ABOUT THIS EXERCISE
In the rows below, swap "uneven terrain" for "rough ground" and write out the text again with nothing else changed. Leave the pictures out.

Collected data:
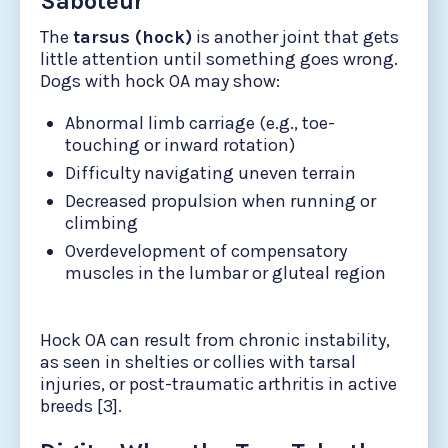
Saboteur
The
tarsus (hock)
is another joint that gets
little attention until something goes wrong.
Dogs with hock OA may show:
Abnormal limb carriage (e.g., toe-
touching or inward rotation)
Difficulty navigating uneven terrain
Decreased propulsion when running or
climbing
Overdevelopment of compensatory
muscles in the lumbar or gluteal region
Hock OA can result from chronic instability,
as seen in shelties or collies with tarsal
injuries, or post-traumatic arthritis in active
breeds [3].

ANSWER BOX
Saboteur
The
tarsus (hock)
is another joint that gets
little attention until something goes wrong.
Dogs with hock OA may show:
Abnormal limb carriage (e.g., toe-
touching or inward rotation)
Difficulty navigating rough ground
Decreased propulsion when running or
climbing
Overdevelopment of compensatory
muscles in the lumbar or gluteal region
Hock OA can result from chronic instability,
as seen in shelties or collies with tarsal
injuries, or post-traumatic arthritis in active
breeds [3].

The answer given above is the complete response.